• _Data_:
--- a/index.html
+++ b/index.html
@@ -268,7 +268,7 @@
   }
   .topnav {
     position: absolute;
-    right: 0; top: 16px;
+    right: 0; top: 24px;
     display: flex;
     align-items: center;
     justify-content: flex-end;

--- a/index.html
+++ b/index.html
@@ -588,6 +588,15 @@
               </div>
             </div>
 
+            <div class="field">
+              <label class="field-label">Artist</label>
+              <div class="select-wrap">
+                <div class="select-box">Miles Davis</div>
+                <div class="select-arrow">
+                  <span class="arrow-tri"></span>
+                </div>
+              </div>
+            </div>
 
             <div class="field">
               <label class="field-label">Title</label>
---
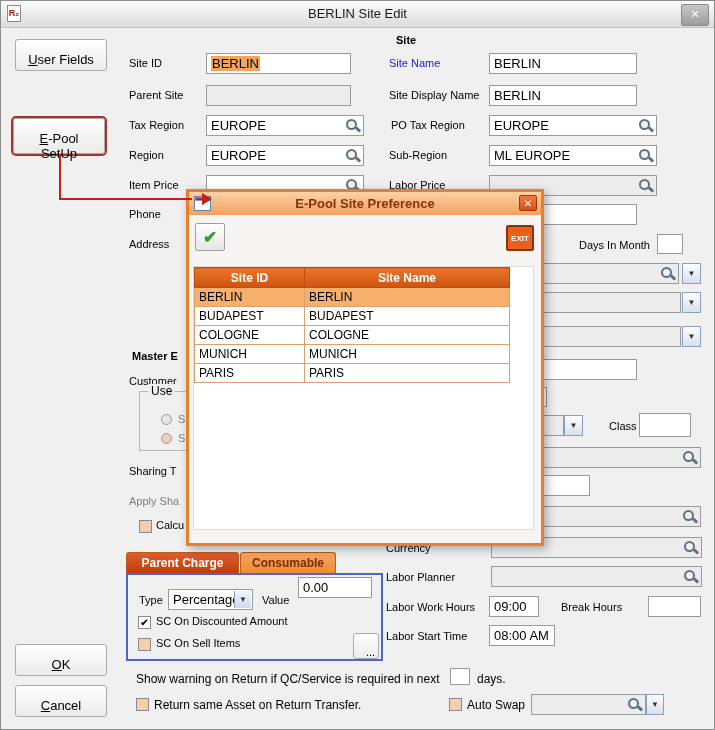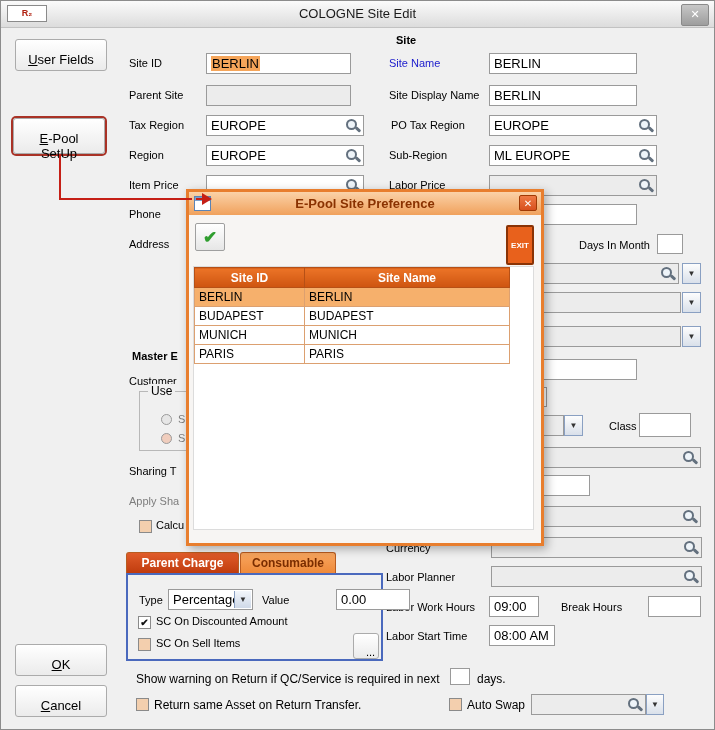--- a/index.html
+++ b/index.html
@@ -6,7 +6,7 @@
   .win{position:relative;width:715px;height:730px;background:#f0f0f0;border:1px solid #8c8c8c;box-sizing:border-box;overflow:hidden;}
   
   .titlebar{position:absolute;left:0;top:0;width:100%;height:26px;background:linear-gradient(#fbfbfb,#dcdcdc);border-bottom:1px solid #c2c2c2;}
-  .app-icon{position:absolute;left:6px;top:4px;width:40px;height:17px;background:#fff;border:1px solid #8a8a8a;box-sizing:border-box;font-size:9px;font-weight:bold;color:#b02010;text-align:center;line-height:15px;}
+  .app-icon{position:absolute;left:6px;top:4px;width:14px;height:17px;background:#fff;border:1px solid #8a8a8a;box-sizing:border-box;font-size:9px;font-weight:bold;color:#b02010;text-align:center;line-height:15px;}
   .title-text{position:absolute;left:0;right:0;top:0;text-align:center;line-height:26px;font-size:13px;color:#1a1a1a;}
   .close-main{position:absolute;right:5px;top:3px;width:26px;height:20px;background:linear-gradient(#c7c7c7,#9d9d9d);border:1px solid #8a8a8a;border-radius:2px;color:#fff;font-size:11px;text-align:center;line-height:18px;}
...
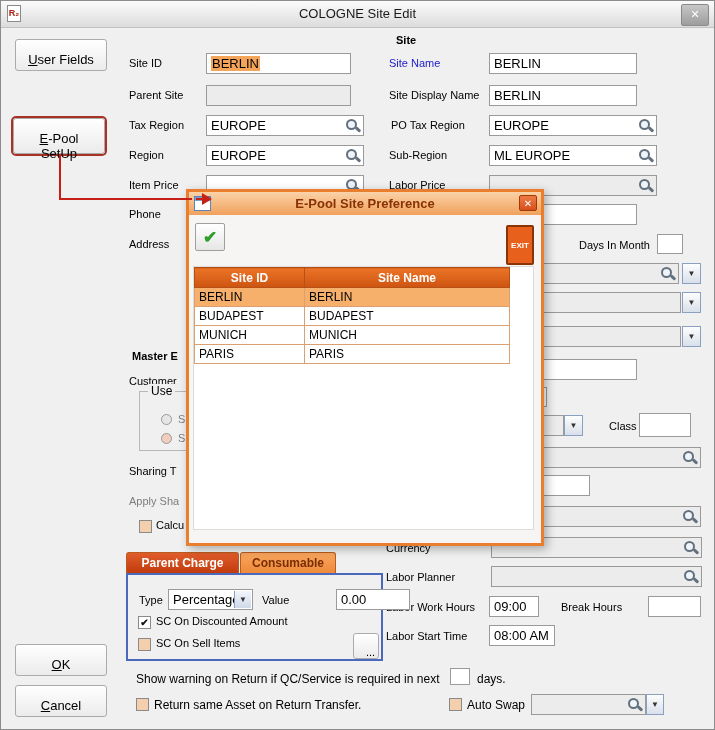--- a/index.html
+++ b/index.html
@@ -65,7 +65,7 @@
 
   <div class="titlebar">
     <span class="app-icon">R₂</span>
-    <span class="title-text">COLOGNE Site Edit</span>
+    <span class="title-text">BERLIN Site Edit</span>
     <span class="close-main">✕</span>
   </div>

• _Work to complete_:
Lines of the material that contain the word "Edit" are to be gathered.

• _Final answer_:
-    <span class="title-text">COLOGNE Site Edit</span>
+    <span class="title-text">BERLIN Site Edit</span>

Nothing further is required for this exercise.